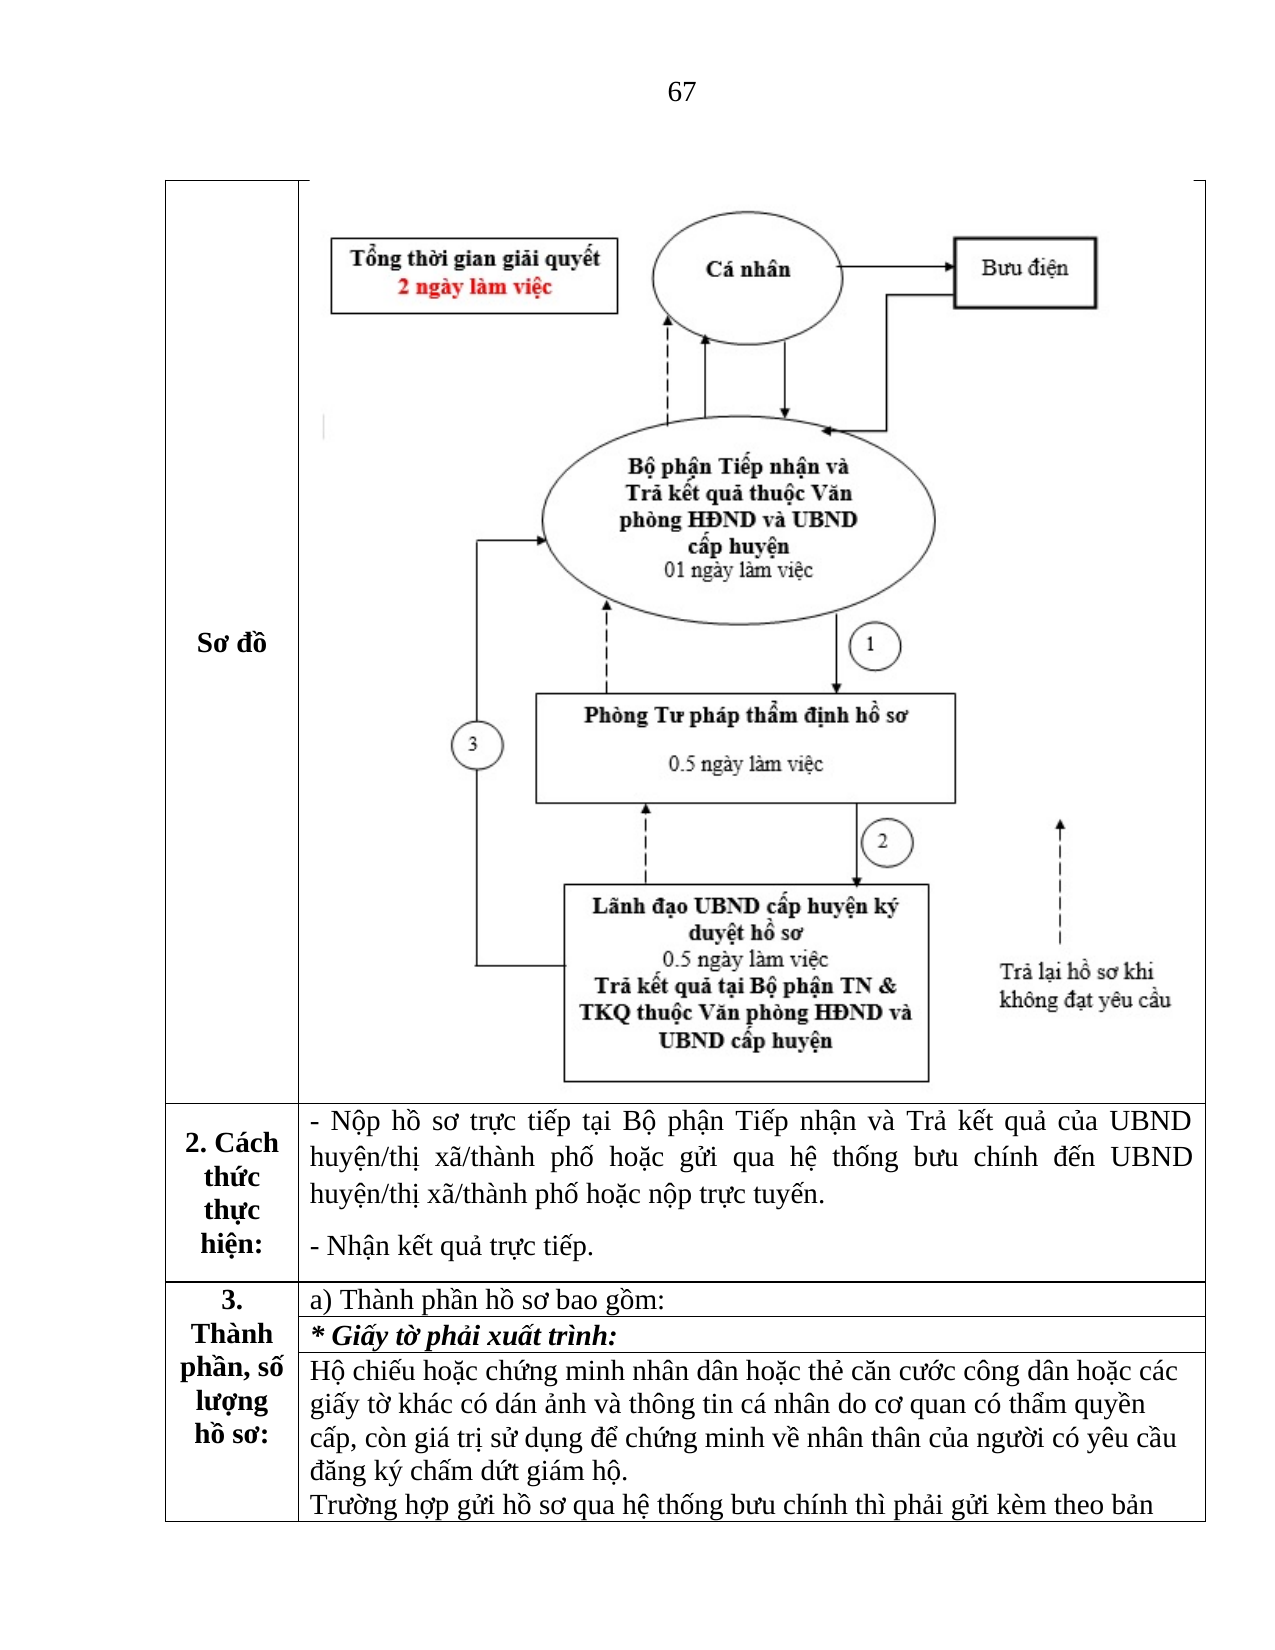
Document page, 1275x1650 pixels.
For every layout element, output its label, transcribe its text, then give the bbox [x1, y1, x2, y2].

table_cell * Giấy tờ phải xuất trình: [299, 1317, 1205, 1352]
table_cell a) Thành phần hồ sơ bao gồm: [299, 1283, 1205, 1316]
table_cell Sơ đồ [166, 181, 298, 1102]
picture [309, 180, 1194, 1103]
table_cell - Nộp hồ sơ trực tiếp tại Bộ phận Tiếp nhận và Trả kết quả của UBND huyện/thị xã/thành phố hoặc gửi qua hệ thống bưu chính đến UBND huyện/thị xã/thành phố hoặc nộp trực tuyến. - Nhận kết quả trực tiếp. [299, 1104, 1205, 1281]
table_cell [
####################
:: WHAT THE TASK REQUIRES ::
Give every line above again exactly, with no pictures.

:: SOLUTION FOR THIS TASK ::
Document page, 1275x1650 pixels.
For every layout element, output its label, transcribe its text, then give the bbox [x1, y1, x2, y2].

table_cell * Giấy tờ phải xuất trình: [299, 1317, 1205, 1352]
table_cell a) Thành phần hồ sơ bao gồm: [299, 1283, 1205, 1316]
table_cell Sơ đồ [166, 181, 298, 1102]
picture [309, 180, 1194, 1103]
table_cell - Nộp hồ sơ trực tiếp tại Bộ phận Tiếp nhận và Trả kết quả của UBND huyện/thị xã/thành phố hoặc gửi qua hệ thống bưu chính đến UBND huyện/thị xã/thành phố hoặc nộp trực tuyến. - Nhận kết quả trực tiếp. [299, 1104, 1205, 1281]
table_cell [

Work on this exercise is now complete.